Es sind – mit Albrecht Dürer gesprochen – "innere Figuren" der Künstlerin, die jedoch in einer äußeren Darstellungsform zur Anschauung gebracht werden. Dafür ruft Britta Hansen bekannte kollektive Bilder ab, die bereits sprachlich oder bildlich formuliert sind. Pfauenfrau und Hirschmann sind aus dem riesigen Pool populärer Alltagsklischees, trivialer Geschlechterrollen, psychologischer Archetypen und medialer Popidole ermittelt. Die sinnbildlichen Tierwesen ver-körpern wie in der belehrenden Fabel menschliche Charaktereigenschaften, und sie handeln auch menschlich. Nacktheit und Sinnlichkeit, Attribute wie Flügel und Geweih, aber auch die markante Goldbetonung von Herz und Genital sind der ernsten Sphäre des archaischen Mythos, der antiken Götterwelt und nordischen Heldensaga entnommen. Die von Eva Koj modellierten Schalen und Vasen verdeutlichen schön, wie sich Britta Hansen im spontanen Zeichnen auf diesen vorbereiteten Bildträgern in sehr privaten Notaten diese kulturelle Hintergrundfolie subjektiv aneignet. Denn die grafische Klärung der Figuren in fließenden Linien, die inspirierte Kritzelei und sekundäre Ausdeutung des gestischen All-Overs interpretiert den überlieferten sagenkundlichen Symbolhorizont – stellenweise durchaus im Sinne eines Comics - als aktuelle grafisch-keramische Struktur vollständig neu.

Die Unabhängigkeit und Freiheit ihrer Bilderfindungen, ihre epische Inspiration, zeigt sich gerade dort, wo Britta Hansen klassische Themen aufgreift. Wie keine zweite heimische Künstlerin beherrscht sie souverän die großen Inhalte und Formeln der abendländischen Kunst. Neben die frei imaginierten Schauspieler treten als Bild im Bild oder als eigenständige Arbeit mythologische und biblische Figuren, die aus klassischen Kunstwerken zitiert sind. Stets auf die Grundgestalt konzentriert und zu elementarer Prägnanz verknappt, balanciert eine geflügelte Fortuna nach Dürers "Großem Glück" mit dem Pokal der Lebenssieger auf der Weltkugel, liegen Adam und Eva nach Hendrik Goltzius' "Sündenfall" in unschuldig zärtlicher Umarmung beieinander, vergnügen sich heitere, in straffen Kurven schwellende Frauen nach Ingres im "Türkischen Bad". Schicksalsgöttin und biblische Stammeltern funktionieren genauso wie die persönliche Pfauenfrau der Künstlerin, sie alle sind Handlungsträger in Britta Hansens Erzählung, leiten - wie Adam und Eva die schicksalshafte Zweisamkeit – einzelne Episoden ein.

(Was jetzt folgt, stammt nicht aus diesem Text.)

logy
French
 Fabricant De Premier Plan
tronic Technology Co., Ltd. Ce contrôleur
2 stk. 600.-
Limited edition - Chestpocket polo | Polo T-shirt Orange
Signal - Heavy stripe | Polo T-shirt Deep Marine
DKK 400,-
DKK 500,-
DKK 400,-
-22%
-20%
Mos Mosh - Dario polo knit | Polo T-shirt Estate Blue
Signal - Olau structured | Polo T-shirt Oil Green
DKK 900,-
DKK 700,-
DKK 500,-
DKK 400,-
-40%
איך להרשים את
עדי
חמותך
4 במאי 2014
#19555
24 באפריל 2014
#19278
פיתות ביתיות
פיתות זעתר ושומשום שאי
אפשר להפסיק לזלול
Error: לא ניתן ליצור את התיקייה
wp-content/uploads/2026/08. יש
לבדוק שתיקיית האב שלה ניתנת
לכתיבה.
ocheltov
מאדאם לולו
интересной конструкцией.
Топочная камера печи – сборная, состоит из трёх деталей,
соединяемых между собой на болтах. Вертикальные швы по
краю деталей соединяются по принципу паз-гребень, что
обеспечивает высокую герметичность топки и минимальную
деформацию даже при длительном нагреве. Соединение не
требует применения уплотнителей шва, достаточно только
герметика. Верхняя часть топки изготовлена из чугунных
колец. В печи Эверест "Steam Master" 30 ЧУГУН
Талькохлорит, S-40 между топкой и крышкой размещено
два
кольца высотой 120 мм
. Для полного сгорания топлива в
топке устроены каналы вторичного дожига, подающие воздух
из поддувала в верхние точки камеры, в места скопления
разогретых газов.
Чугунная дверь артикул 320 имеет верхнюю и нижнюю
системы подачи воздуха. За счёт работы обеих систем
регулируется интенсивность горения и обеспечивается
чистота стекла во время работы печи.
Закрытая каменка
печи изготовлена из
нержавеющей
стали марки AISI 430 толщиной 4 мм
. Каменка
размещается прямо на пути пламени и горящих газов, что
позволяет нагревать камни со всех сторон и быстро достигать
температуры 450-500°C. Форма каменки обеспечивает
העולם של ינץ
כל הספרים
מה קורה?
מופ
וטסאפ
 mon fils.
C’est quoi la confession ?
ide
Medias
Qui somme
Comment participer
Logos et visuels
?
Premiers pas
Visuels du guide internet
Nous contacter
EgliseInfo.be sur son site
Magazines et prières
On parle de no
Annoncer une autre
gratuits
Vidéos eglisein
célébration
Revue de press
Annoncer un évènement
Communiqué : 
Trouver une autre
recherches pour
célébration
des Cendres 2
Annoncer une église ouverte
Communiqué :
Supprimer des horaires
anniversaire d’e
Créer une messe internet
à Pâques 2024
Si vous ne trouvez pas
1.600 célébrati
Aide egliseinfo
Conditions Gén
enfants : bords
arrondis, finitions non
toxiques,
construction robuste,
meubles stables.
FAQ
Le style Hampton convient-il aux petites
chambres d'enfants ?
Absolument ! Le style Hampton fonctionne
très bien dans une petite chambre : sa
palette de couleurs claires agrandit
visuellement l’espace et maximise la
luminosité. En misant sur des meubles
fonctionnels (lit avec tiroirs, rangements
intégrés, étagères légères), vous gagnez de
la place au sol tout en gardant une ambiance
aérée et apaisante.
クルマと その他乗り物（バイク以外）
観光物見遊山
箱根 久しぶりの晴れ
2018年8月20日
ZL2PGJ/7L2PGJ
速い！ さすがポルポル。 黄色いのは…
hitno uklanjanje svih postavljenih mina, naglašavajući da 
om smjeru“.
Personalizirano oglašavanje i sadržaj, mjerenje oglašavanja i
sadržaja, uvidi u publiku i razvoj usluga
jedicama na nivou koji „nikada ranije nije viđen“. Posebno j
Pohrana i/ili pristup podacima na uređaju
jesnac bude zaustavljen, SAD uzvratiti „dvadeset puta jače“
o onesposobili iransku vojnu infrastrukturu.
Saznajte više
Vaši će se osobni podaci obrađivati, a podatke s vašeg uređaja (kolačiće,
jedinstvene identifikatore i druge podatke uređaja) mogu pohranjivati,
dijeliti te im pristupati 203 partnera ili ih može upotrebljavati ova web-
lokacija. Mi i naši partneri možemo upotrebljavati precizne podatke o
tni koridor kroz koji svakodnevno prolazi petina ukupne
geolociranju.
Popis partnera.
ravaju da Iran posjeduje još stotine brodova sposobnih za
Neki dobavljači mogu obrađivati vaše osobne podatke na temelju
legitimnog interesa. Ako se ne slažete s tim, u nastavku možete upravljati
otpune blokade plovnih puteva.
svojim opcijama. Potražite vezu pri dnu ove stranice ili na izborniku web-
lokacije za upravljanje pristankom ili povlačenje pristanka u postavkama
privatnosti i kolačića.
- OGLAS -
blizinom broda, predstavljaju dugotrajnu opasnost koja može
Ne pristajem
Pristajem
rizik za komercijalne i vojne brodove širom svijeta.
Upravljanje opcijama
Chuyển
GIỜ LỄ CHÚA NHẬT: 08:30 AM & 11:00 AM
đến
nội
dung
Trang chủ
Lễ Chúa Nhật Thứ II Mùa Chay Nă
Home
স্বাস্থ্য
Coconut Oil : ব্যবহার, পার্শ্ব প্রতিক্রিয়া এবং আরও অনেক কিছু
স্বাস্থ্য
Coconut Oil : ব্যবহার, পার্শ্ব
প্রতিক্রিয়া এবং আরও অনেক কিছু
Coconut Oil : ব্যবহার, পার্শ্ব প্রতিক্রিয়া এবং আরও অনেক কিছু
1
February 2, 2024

Nun könnten diese klassiknahen Allegorien vordergründig altmodisch wirken, aber das künstlerische "Wie" ihrer Erzählung verleiht den Stoffen eine Gegenwärtigkeit, die uns der Künstlerin mit Spannung folgen lässt. Einerseits sind Mythos und Religion in der älteren Kunst schon so mustergültig bearbeitet und deren ewig menschliche Lebensthemen in zeitlos gültige Bildformeln gebracht. Andererseits sind Mythos und Kunst bei Britta Hansen so stark personalisiert, so unmittelbar, fast Pop Art gemäß, auf das Leben bezogen, dass menschliche Grundfragen nach Leben und Tod, Liebe und Schuld, Freude und Schmerz den Schlüssel zum direkten Verständnis liefern. Britta Hansen deutet Götter und Heroen aus eigener existenzieller Empfindung um, gleicht sie auf dem gesuchten Niveau einer subjektiven Erzählung den trashigen Fabeltieren an: Die alten Götter sind aus Paradies und Olymp hinabgestiegen und in der banalen Alltagswelt gelandet, um gemeinsam mit den übrigen Akteuren die archaischen Tragödien oder Komödien von der Macht des Schicksals aufzuführen.

 


 

Britta Hansen schärft in ihrer individuellen Emblematik das Alltägliche zum Mythologischen auf, beschneidet das Mythische jedoch sofort wieder auf menschliches Maß. Menschsein – mit einem Werktitel – zwischen Himmel und Hölle, so schön, so klug, so bildgewaltig wie von Britta Hansen lässt sich kaum eine Metapher humaner Existenz in Zeiten ihrer grundsätzlichen Gefährdung formulieren.